-------- READING PASSAGE

Perception Lecture Notes: Recognition

Object recognition is used for a variety of tasks: to recognize a particular type of object (a moose), a particular exemplar (this moose), to recognize it (the moose I saw yesterday) or to match it (the same as that moose).

Visual recognition seems effortless but it is actually extremely difficult. Is difficult because the images of an object differ hugely as the exemplar, viewpoint or other viewing condition is varied.

One of the impressive accomplishments of visual recognition is that we can recognize an object from many different viewpoints, even though the images of that object are very different from one another. We can also very rapidly catagorize an object (e.g., as a duck) even though there are many different kinds of ducks including drawings of ducks and rubber ducks.

even if you have never seen them before.

Recognition normally works well in spite of variations in lighting, shading, reflection, shadows, etc.

Is Face Recognition is Special?

Much of the research on recognition is focused on whether or not there is a specialized visual process for recognizing faces as opposed to other objects. For example, infants show a tendency to track a moving face at just 30 minutes of age.

Prosopagnosia (face blindness)

Check out Bill's face blindness home page. Bill didn't realize he was face blind until age 49, but relates lots of anecdotes from his early life suggesting that he was born with it. He remembers when he was 6 years old at the movies, telling a friend that it was really dumb for the bank robbers to cover only their faces because you could still see all the rest of them. He passed his mom walking on the street one day and didn't notice her. He was in the Navy for four days and freaked out because he couldn't tell anyone apart, given that they all had the same haircuts and wore the same uniforms.

Prosopagnosia is more common than previously believed, affecting about 2.5% of the population. In other words, you probably know somebody who suffers to some degree from face blindness. An article about face blindness appeared in the New York Times on July 18, 2006. Similar articles have appeared in The Times, Time Magazine, The Boston Globe, and The Economist. There is a website (www.faceblind.org) devoted to research prosopagnosia and face perception.

People don't usually just have a problem with only faces. Rather, it's often recognition tasks that involve distinguishing between similar objects that are all in the same catagory (e.g., birds, flowers), a point that we'll come back to later

Object agnosia: Morris Moscovich studied a patient with object agnosia (that couldn't recognize common objects), but had no trouble with faces.

This patient can describe pictures (like those above) verbally but cannot name them correctly. Download an example description by someone with visual (object) agnosia (3 Mb mpeg).

Visual agnosia is not that uncommon; it affects a number of people who suffer a stroke to visual areas of the brain. What was remarkable about the Moscovich's report is that the patient failed to recognize objects but could still easliy recognize faces. It takes a long time for us to find the 13 faces hidden in above picture (by Doolittle). But this patient sees only the faces (not the objects), and can point them all out immediately.

----------------
-------- ENTRIES SUPPLIED

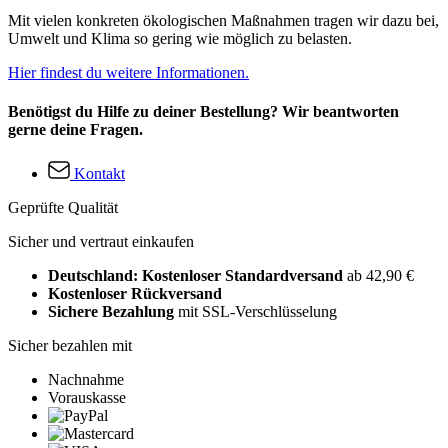
Mit vielen konkreten ökologischen Maßnahmen tragen wir dazu bei,
Umwelt und Klima so gering wie möglich zu belasten.
Hier findest du weitere Informationen.
Benötigst du Hilfe zu deiner Bestellung? Wir beantworten
gerne deine Fragen.
Kontakt
Geprüfte Qualität
Sicher und vertraut einkaufen
Deutschland: Kostenloser Standardversand
ab 42,90 €
Kostenloser Rückversand
Sichere Bezahlung
mit SSL-Verschlüsselung
Sicher bezahlen mit
Nachnahme
Vorauskasse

----------------

From the lecture notes on recognition, extract the stretch from "Perception Lecture Notes: Recognition" through "and rubber ducks." word for word.

Perception Lecture Notes: Recognition

Object recognition is used for a variety of tasks: to recognize a particular type of object (a moose), a particular exemplar (this moose), to recognize it (the moose I saw yesterday) or to match it (the same as that moose).

Visual recognition seems effortless but it is actually extremely difficult. Is difficult because the images of an object differ hugely as the exemplar, viewpoint or other viewing condition is varied.

One of the impressive accomplishments of visual recognition is that we can recognize an object from many different viewpoints, even though the images of that object are very different from one another. We can also very rapidly catagorize an object (e.g., as a duck) even though there are many different kinds of ducks including drawings of ducks and rubber ducks.